TASK TO CARRY OUT
Report how many lines in the listing below contain the word "Canasta". Give only the number.

╔══

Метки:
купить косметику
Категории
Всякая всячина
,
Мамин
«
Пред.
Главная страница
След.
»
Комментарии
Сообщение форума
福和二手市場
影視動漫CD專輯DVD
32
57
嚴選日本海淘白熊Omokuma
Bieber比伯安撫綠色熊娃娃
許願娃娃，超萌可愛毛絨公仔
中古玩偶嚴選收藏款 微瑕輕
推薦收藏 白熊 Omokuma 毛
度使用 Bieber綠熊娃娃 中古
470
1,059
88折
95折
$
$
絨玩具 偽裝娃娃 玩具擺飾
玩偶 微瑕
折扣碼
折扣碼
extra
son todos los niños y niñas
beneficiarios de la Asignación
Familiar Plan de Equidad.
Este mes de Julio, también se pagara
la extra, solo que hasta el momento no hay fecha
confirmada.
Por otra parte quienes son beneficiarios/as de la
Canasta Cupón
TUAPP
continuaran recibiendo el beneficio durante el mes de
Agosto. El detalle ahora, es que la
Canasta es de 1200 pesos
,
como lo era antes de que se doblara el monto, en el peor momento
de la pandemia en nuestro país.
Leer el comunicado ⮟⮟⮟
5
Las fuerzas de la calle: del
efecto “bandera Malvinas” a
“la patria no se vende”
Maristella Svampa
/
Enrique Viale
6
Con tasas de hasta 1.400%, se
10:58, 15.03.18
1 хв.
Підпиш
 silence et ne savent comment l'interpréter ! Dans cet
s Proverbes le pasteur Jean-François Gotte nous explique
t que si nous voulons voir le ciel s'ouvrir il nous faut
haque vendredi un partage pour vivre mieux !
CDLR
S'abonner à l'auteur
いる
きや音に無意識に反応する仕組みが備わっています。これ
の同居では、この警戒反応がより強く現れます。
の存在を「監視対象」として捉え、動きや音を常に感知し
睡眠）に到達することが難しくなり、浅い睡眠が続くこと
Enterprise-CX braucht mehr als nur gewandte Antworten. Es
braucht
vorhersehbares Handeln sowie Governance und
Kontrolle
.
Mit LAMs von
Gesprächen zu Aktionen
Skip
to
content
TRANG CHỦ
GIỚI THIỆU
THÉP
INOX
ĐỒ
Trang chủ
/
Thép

╚══

RESULT OF THE TASK
2